• [TO-DO ITEM]: Scan the records for the string "להשתמש"; copy each line where it occurs.

• [DATA EXCERPTS]:
--------

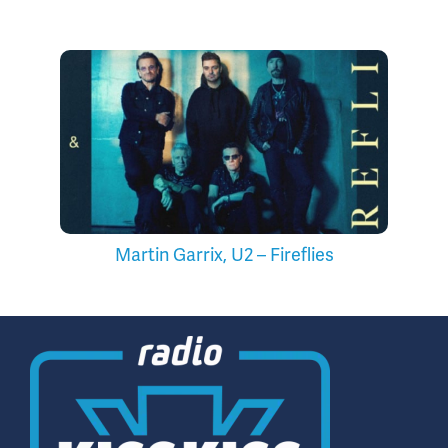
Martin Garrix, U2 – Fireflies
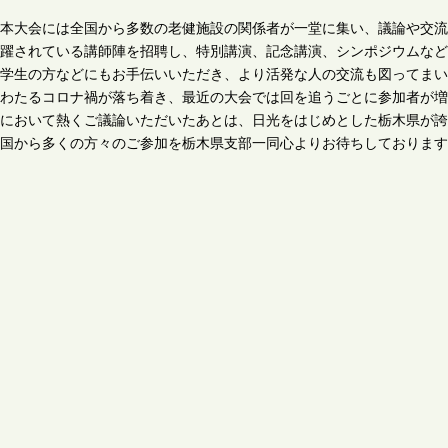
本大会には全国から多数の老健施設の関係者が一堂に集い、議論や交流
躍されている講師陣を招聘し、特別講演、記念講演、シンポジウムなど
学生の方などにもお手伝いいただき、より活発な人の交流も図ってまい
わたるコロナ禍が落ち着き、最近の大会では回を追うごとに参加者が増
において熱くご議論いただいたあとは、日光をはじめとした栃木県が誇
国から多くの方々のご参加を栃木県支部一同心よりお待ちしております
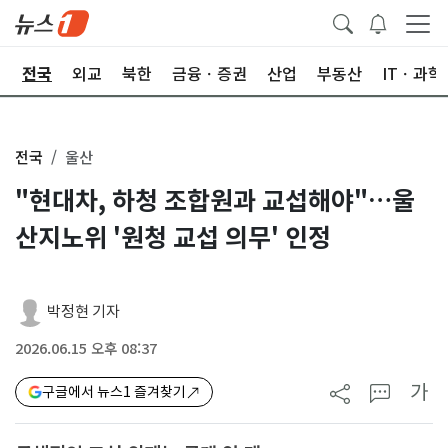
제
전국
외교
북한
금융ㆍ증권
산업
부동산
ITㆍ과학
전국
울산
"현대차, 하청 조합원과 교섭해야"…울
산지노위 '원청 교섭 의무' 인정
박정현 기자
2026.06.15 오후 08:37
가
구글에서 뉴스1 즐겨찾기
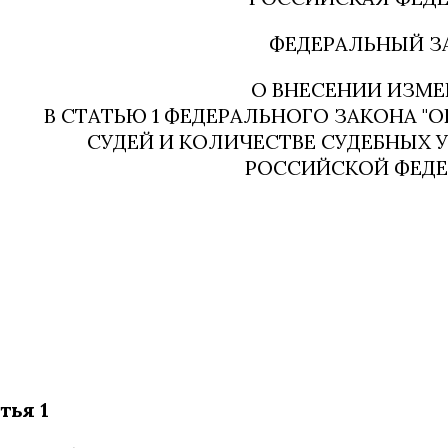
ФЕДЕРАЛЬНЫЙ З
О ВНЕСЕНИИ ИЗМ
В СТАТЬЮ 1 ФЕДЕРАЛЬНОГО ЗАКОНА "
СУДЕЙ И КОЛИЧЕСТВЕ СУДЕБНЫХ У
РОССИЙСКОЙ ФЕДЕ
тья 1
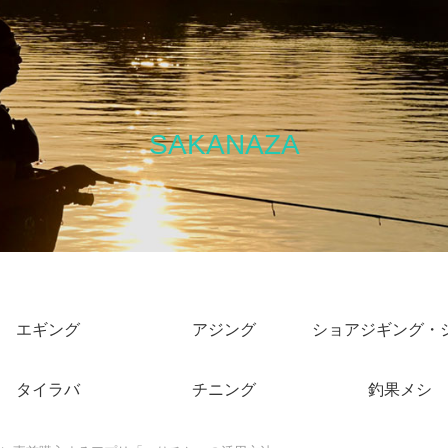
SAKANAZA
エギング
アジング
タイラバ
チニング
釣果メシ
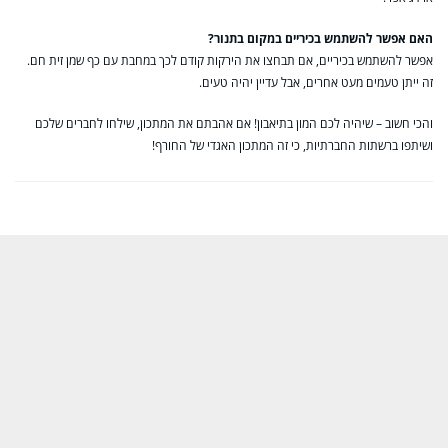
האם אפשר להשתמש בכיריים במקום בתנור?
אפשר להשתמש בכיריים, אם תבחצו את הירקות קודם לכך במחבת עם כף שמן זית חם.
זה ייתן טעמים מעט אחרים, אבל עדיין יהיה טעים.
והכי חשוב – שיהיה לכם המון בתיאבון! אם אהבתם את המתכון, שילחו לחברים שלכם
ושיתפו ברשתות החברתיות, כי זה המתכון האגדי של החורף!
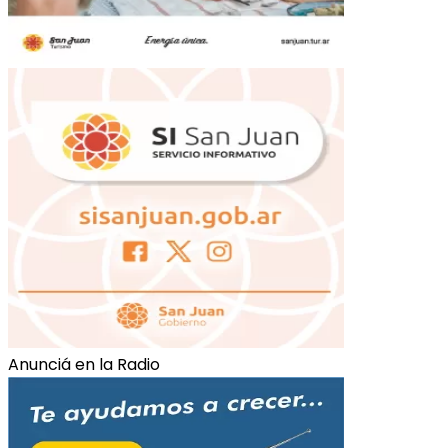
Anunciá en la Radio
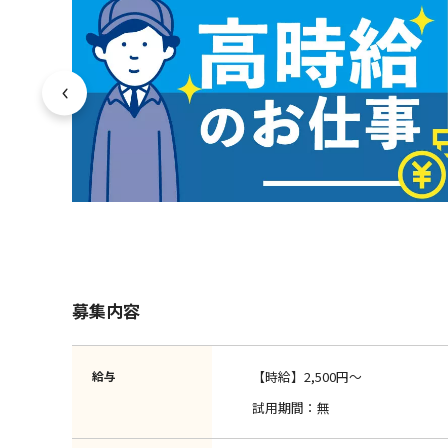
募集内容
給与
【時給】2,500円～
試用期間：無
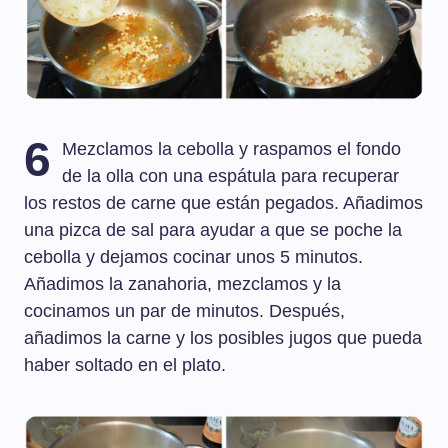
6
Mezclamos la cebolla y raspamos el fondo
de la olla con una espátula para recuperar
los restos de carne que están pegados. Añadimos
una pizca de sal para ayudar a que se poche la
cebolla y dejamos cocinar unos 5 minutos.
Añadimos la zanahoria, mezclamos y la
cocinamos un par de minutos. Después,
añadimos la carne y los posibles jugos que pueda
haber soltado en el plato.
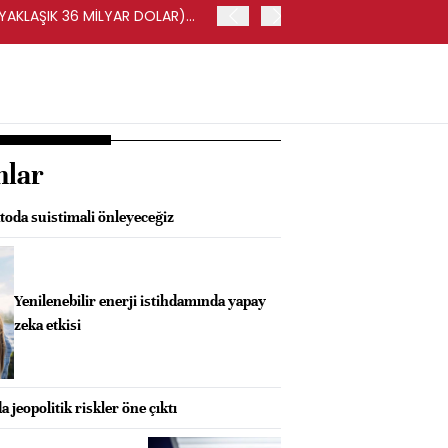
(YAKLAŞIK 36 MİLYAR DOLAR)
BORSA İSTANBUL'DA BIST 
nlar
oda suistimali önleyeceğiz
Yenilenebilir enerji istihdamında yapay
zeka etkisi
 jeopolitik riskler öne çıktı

--------

• [TASK ANSWER]:
האם אפשר להשתמש בכיריים במקום בתנור?
אפשר להשתמש בכיריים, אם תבחצו את הירקות קודם לכך במחבת עם כף שמן זית חם.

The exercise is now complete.